┌────────

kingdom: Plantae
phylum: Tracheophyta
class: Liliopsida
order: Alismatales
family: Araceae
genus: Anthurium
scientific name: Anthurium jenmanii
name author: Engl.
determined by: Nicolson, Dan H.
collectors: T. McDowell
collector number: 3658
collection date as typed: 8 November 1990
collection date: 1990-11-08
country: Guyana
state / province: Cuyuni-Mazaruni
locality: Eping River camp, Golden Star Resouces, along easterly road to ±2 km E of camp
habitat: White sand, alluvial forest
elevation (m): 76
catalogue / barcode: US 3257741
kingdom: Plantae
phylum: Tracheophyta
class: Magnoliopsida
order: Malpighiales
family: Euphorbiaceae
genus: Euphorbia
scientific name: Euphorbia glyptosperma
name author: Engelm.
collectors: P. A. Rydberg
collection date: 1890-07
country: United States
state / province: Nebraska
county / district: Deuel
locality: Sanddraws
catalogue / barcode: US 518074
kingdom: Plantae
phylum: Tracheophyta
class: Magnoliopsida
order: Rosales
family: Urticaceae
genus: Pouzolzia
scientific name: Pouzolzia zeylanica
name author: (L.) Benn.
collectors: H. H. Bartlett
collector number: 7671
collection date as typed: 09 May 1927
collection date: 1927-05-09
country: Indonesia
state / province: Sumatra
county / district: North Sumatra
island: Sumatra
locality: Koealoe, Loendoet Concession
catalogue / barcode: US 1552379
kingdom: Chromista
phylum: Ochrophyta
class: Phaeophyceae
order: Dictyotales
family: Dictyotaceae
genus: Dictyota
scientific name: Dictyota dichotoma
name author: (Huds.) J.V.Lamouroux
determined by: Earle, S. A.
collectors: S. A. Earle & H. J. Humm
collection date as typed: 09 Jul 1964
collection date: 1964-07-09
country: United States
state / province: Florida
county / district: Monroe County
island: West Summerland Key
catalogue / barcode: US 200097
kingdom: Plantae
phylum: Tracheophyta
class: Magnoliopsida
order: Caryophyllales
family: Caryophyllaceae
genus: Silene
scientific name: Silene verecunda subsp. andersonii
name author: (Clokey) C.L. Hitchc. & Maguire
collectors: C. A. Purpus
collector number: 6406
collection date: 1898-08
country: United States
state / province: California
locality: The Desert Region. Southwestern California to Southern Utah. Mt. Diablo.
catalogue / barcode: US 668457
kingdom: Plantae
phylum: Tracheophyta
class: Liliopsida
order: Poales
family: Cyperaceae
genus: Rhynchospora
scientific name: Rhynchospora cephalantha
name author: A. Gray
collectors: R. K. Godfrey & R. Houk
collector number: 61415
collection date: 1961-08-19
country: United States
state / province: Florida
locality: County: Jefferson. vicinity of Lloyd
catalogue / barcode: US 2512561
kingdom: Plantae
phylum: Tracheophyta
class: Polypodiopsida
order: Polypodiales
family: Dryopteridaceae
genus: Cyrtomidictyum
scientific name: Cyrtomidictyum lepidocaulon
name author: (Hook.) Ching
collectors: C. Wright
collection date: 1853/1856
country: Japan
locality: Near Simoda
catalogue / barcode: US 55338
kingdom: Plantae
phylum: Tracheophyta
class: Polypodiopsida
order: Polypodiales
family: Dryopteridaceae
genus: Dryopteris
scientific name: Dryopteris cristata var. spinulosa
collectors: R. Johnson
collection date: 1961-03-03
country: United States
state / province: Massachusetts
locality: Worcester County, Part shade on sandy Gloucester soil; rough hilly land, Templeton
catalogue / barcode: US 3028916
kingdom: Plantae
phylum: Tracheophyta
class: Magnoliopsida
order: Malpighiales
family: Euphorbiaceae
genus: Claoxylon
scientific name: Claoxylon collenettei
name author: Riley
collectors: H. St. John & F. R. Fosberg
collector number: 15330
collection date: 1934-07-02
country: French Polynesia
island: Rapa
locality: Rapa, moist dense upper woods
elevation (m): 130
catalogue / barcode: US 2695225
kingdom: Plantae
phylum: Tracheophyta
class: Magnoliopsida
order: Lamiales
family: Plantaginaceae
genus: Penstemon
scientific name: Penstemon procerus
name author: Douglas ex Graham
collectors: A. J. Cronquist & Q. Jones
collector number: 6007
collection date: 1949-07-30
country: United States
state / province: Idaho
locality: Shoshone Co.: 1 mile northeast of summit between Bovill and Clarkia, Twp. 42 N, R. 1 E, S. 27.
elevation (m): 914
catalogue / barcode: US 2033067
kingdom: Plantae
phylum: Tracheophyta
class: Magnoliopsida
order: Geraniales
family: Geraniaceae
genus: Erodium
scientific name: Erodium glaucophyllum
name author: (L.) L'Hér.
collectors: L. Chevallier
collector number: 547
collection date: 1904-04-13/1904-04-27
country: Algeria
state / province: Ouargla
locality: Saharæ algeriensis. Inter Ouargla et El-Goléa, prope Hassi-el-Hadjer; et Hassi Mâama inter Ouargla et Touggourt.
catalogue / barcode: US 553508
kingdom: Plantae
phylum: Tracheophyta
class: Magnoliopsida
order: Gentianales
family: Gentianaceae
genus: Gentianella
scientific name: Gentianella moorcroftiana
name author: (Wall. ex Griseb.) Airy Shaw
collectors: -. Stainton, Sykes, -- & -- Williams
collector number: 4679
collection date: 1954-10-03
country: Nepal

└────────

Set task → Reproduce every row above word for word, with no changes.

Solution below →
kingdom: Plantae
phylum: Tracheophyta
class: Liliopsida
order: Alismatales
family: Araceae
genus: Anthurium
scientific name: Anthurium jenmanii
name author: Engl.
determined by: Nicolson, Dan H.
collectors: T. McDowell
collector number: 3658
collection date as typed: 8 November 1990
collection date: 1990-11-08
country: Guyana
state / province: Cuyuni-Mazaruni
locality: Eping River camp, Golden Star Resouces, along easterly road to ±2 km E of camp
habitat: White sand, alluvial forest
elevation (m): 76
catalogue / barcode: US 3257741
kingdom: Plantae
phylum: Tracheophyta
class: Magnoliopsida
order: Malpighiales
family: Euphorbiaceae
genus: Euphorbia
scientific name: Euphorbia glyptosperma
name author: Engelm.
collectors: P. A. Rydberg
collection date: 1890-07
country: United States
state / province: Nebraska
county / district: Deuel
locality: Sanddraws
catalogue / barcode: US 518074
kingdom: Plantae
phylum: Tracheophyta
class: Magnoliopsida
order: Rosales
family: Urticaceae
genus: Pouzolzia
scientific name: Pouzolzia zeylanica
name author: (L.) Benn.
collectors: H. H. Bartlett
collector number: 7671
collection date as typed: 09 May 1927
collection date: 1927-05-09
country: Indonesia
state / province: Sumatra
county / district: North Sumatra
island: Sumatra
locality: Koealoe, Loendoet Concession
catalogue / barcode: US 1552379
kingdom: Chromista
phylum: Ochrophyta
class: Phaeophyceae
order: Dictyotales
family: Dictyotaceae
genus: Dictyota
scientific name: Dictyota dichotoma
name author: (Huds.) J.V.Lamouroux
determined by: Earle, S. A.
collectors: S. A. Earle & H. J. Humm
collection date as typed: 09 Jul 1964
collection date: 1964-07-09
country: United States
state / province: Florida
county / district: Monroe County
island: West Summerland Key
catalogue / barcode: US 200097
kingdom: Plantae
phylum: Tracheophyta
class: Magnoliopsida
order: Caryophyllales
family: Caryophyllaceae
genus: Silene
scientific name: Silene verecunda subsp. andersonii
name author: (Clokey) C.L. Hitchc. & Maguire
collectors: C. A. Purpus
collector number: 6406
collection date: 1898-08
country: United States
state / province: California
locality: The Desert Region. Southwestern California to Southern Utah. Mt. Diablo.
catalogue / barcode: US 668457
kingdom: Plantae
phylum: Tracheophyta
class: Liliopsida
order: Poales
family: Cyperaceae
genus: Rhynchospora
scientific name: Rhynchospora cephalantha
name author: A. Gray
collectors: R. K. Godfrey & R. Houk
collector number: 61415
collection date: 1961-08-19
country: United States
state / province: Florida
locality: County: Jefferson. vicinity of Lloyd
catalogue / barcode: US 2512561
kingdom: Plantae
phylum: Tracheophyta
class: Polypodiopsida
order: Polypodiales
family: Dryopteridaceae
genus: Cyrtomidictyum
scientific name: Cyrtomidictyum lepidocaulon
name author: (Hook.) Ching
collectors: C. Wright
collection date: 1853/1856
country: Japan
locality: Near Simoda
catalogue / barcode: US 55338
kingdom: Plantae
phylum: Tracheophyta
class: Polypodiopsida
order: Polypodiales
family: Dryopteridaceae
genus: Dryopteris
scientific name: Dryopteris cristata var. spinulosa
collectors: R. Johnson
collection date: 1961-03-03
country: United States
state / province: Massachusetts
locality: Worcester County, Part shade on sandy Gloucester soil; rough hilly land, Templeton
catalogue / barcode: US 3028916
kingdom: Plantae
phylum: Tracheophyta
class: Magnoliopsida
order: Malpighiales
family: Euphorbiaceae
genus: Claoxylon
scientific name: Claoxylon collenettei
name author: Riley
collectors: H. St. John & F. R. Fosberg
collector number: 15330
collection date: 1934-07-02
country: French Polynesia
island: Rapa
locality: Rapa, moist dense upper woods
elevation (m): 130
catalogue / barcode: US 2695225
kingdom: Plantae
phylum: Tracheophyta
class: Magnoliopsida
order: Lamiales
family: Plantaginaceae
genus: Penstemon
scientific name: Penstemon procerus
name author: Douglas ex Graham
collectors: A. J. Cronquist & Q. Jones
collector number: 6007
collection date: 1949-07-30
country: United States
state / province: Idaho
locality: Shoshone Co.: 1 mile northeast of summit between Bovill and Clarkia, Twp. 42 N, R. 1 E, S. 27.
elevation (m): 914
catalogue / barcode: US 2033067
kingdom: Plantae
phylum: Tracheophyta
class: Magnoliopsida
order: Geraniales
family: Geraniaceae
genus: Erodium
scientific name: Erodium glaucophyllum
name author: (L.) L'Hér.
collectors: L. Chevallier
collector number: 547
collection date: 1904-04-13/1904-04-27
country: Algeria
state / province: Ouargla
locality: Saharæ algeriensis. Inter Ouargla et El-Goléa, prope Hassi-el-Hadjer; et Hassi Mâama inter Ouargla et Touggourt.
catalogue / barcode: US 553508
kingdom: Plantae
phylum: Tracheophyta
class: Magnoliopsida
order: Gentianales
family: Gentianaceae
genus: Gentianella
scientific name: Gentianella moorcroftiana
name author: (Wall. ex Griseb.) Airy Shaw
collectors: -. Stainton, Sykes, -- & -- Williams
collector number: 4679
collection date: 1954-10-03
country: Nepal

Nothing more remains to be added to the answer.